The simmering social media atmosphere in the weeks leading up to the local election last year came to boil when a Culver City resident filed a complaint against Culver City Police Sargent Eden Robertson for her online behavior on October 22, 2021. The complaint was investigated by the CCPD, and deemed to be sustained on February 22, 2021.
In a letter from Assistant Police Chief Jason Sims, “as a result of the complaint, a thorough and comprehensive investigation was conducted, which included an in depth interview of all available witnesses, collection of available evidence, a review of all case related documentation, and analysis by the investigator.”

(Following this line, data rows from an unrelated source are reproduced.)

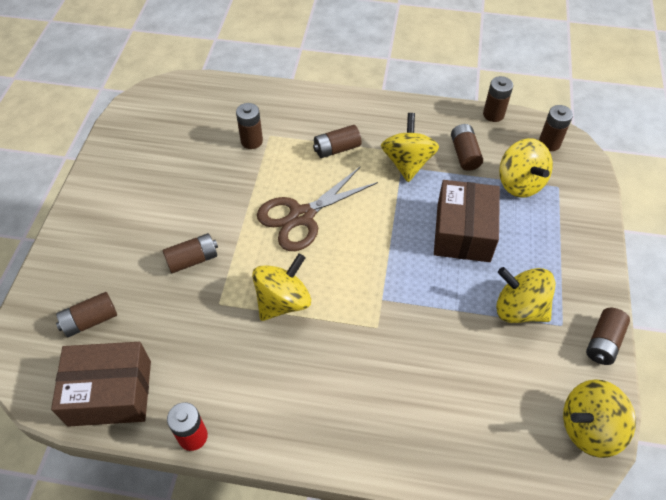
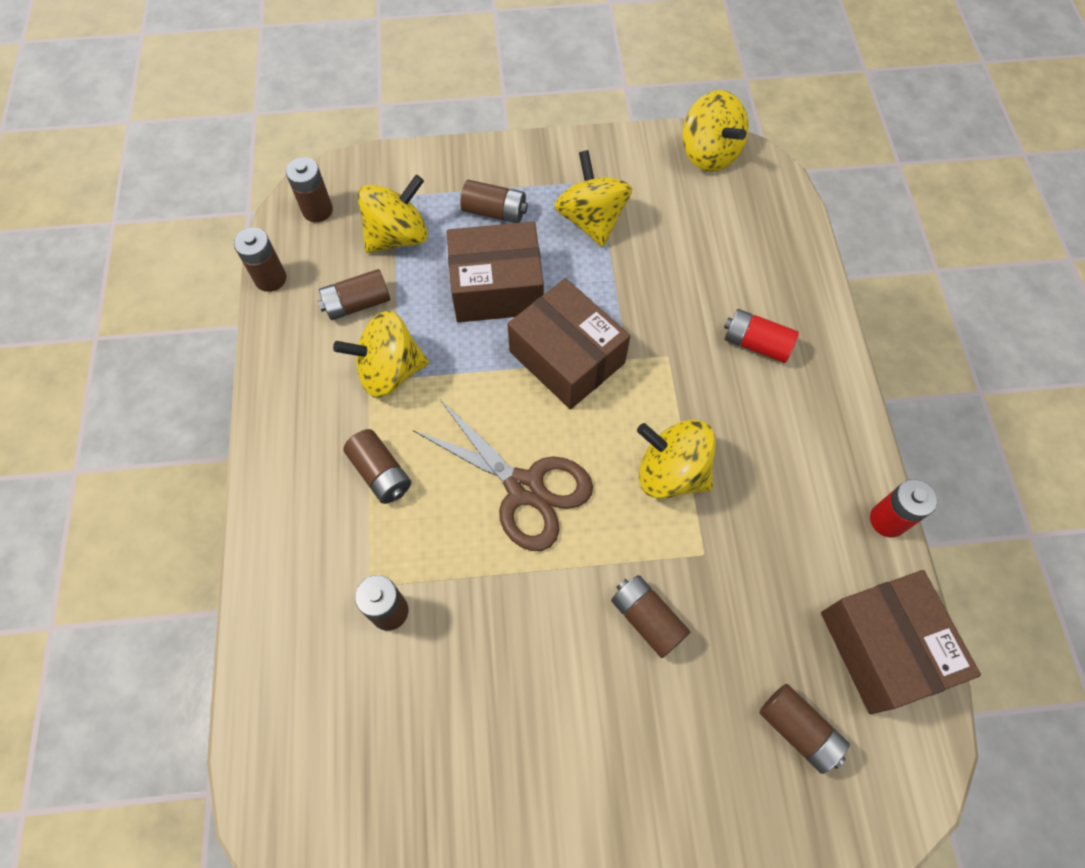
camera: 105 degrees left, 10 degrees up
yellow spinning top [496,267,556,323] -> yellow spinning top turned 150 degrees clockwise [554,150,632,247]
brown battery [586,308,630,365] -> brown battery moved to [460,180,528,223]
none -> brown box [507,278,630,409]
none -> red battery [724,309,799,363]

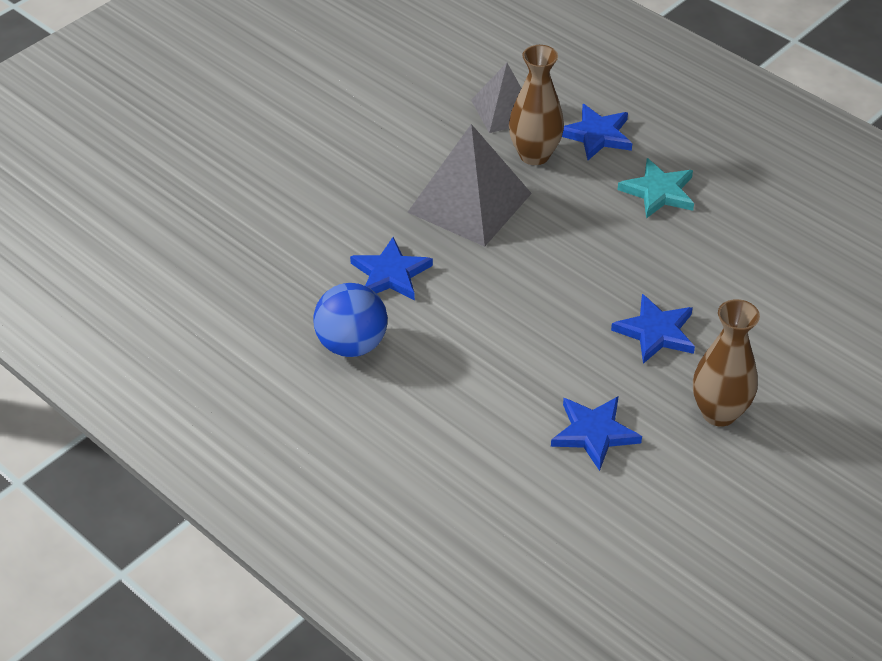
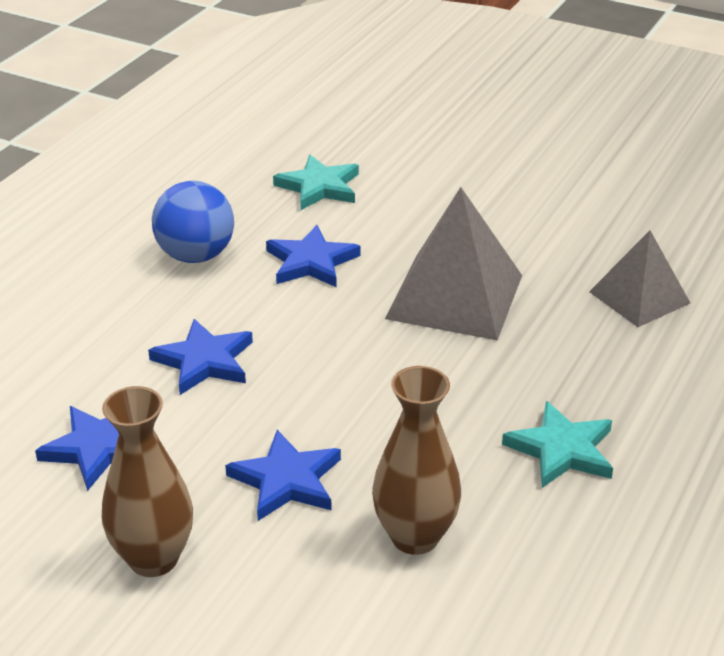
camera: 75 degrees right, 10 degrees down
brown vase [509,45,564,165] -> brown vase moved to [372,366,461,555]
blue star [562,104,632,160] -> blue star moved to [148,319,253,395]
none -> turquoise star [273,155,359,210]

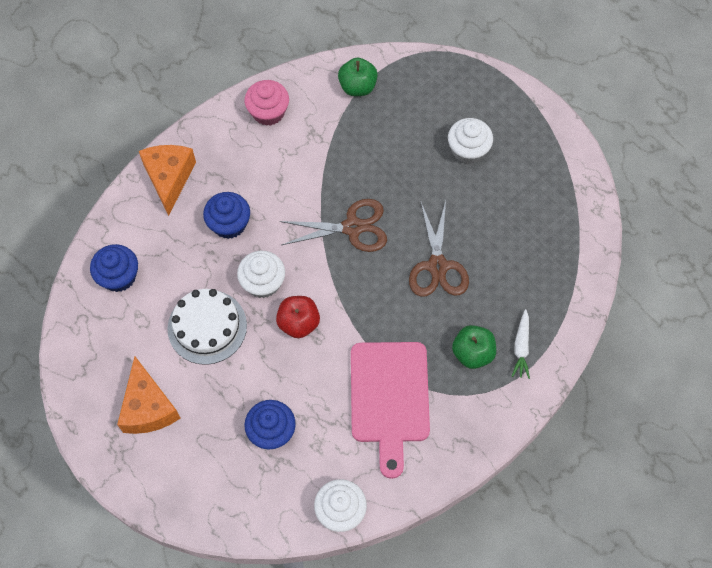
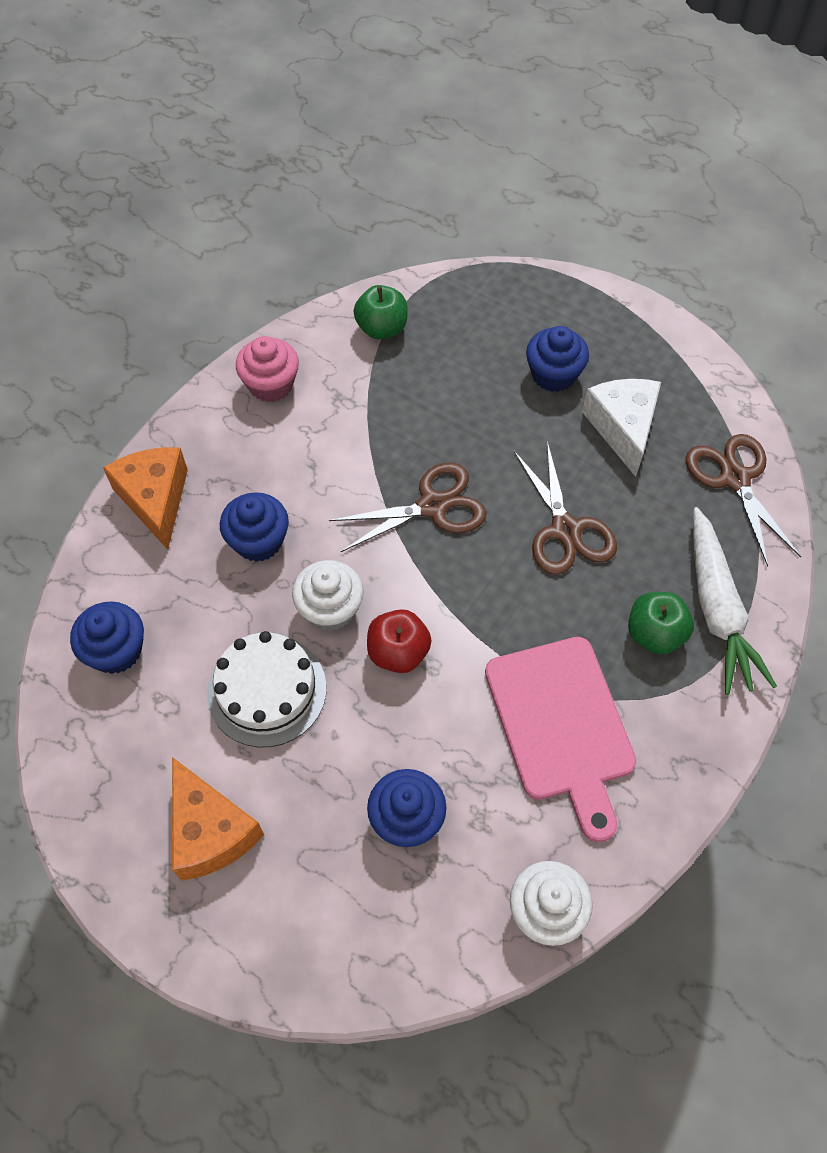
camera: 15 degrees left, 5 degrees down
white cupcake [448,118,493,164] -> blue cupcake [526,326,589,392]
white carrot [512,309,530,379] -> white carrot [693,507,777,695], size x1.96
none -> white cheese [582,379,661,477]
none -> brown scissors [685,434,801,567]

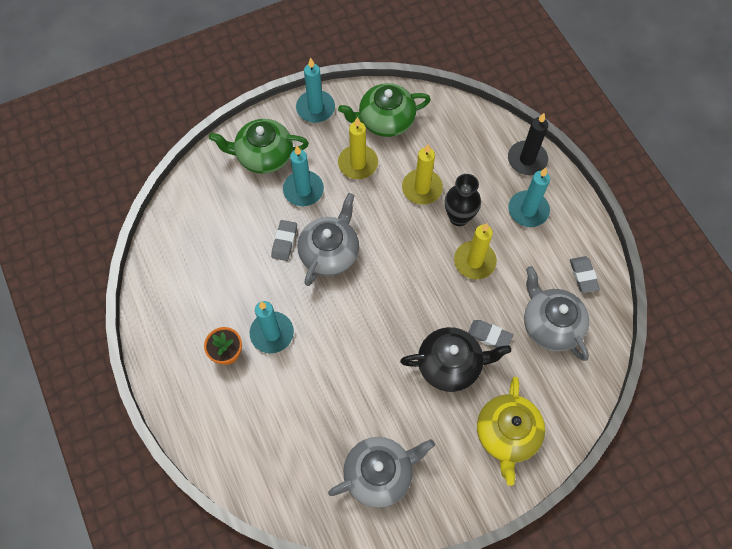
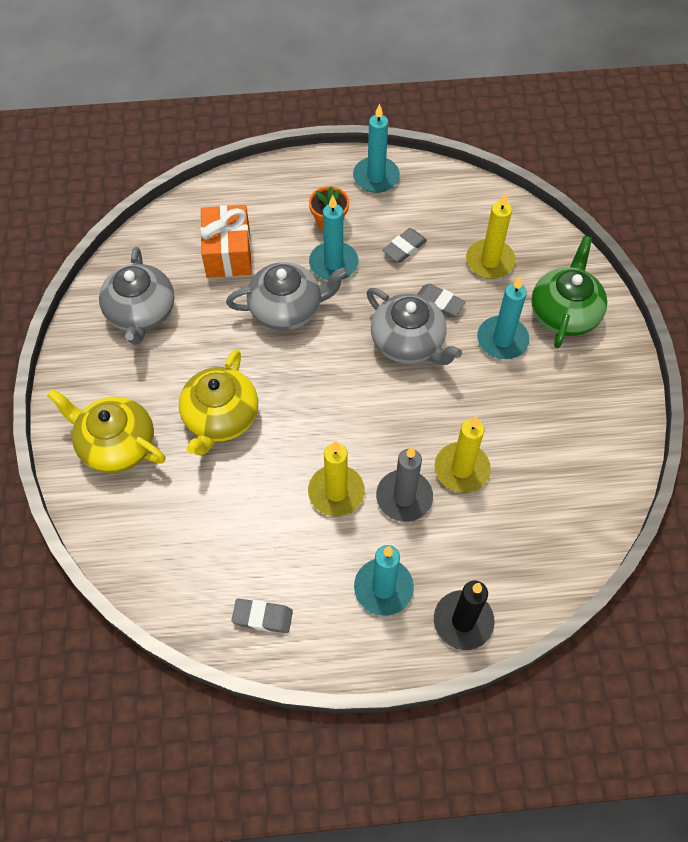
camera: 110 degrees right, 5 degrees down
turquoise candle [296,58,335,123] -> turquoise candle moved to [353,103,400,193]
green teapot [338,83,431,137] -> none
yellow candle [338,117,378,179] -> yellow candle moved to [466,193,516,279]
black teapot [400,327,511,392] -> yellow teapot [179,349,258,455]
black vase [445,174,481,226] -> grey candle [376,447,433,522]
grey eraser [468,320,513,348] -> grey eraser moved to [382,228,427,263]
grey teapot [524,266,589,361] -> grey teapot moved to [226,262,348,330]
none -> orange gift [200,205,252,278]

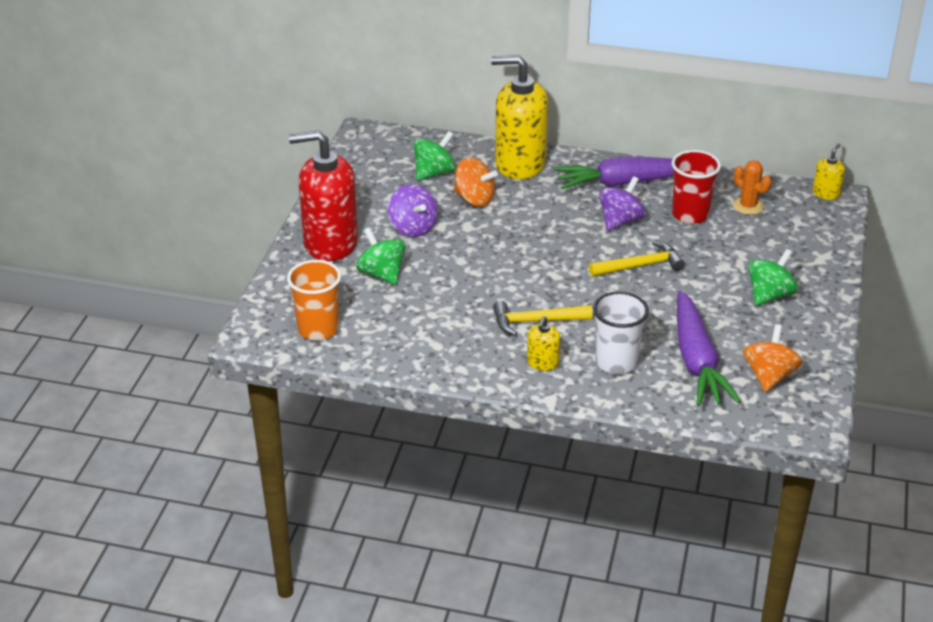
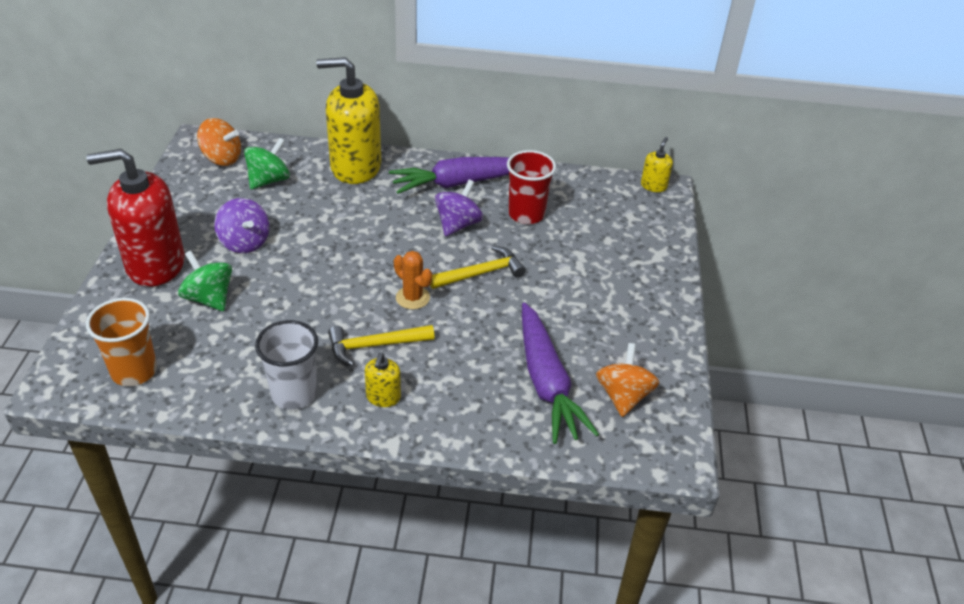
camera: 10 degrees left, 5 degrees up
orange spinning top [453,157,498,207] -> orange spinning top moved to [197,118,241,166]
white cup [593,291,649,374] -> white cup moved to [255,320,318,410]
orange cactus [733,160,771,215] -> orange cactus moved to [394,251,432,309]
green spinning top [748,249,798,306] -> none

In an online exchange with the complainant, Robertson had put out the street address of the filing party, a move commonly known as doxxing. When personal information such as location, names of family members, place of employment or private financial information is put on social media such as Twitter or Instagram with an intent to put someone at risk, it isn’t illegal, but it can cross lines into laws designed to fight stalking, harassment, and threats.
In a letter to the complainant, Sims “I can inform you that the allegations you made against the officer(s) were sustained.”
According to CCPD Lt. Sorai Estrada, the actual consequences for Robertson were a matter for personnel, and “are, of course confidential. We do not share those details with the public.”
The party filing the complaint offered that they were “just glad that there was accountability.”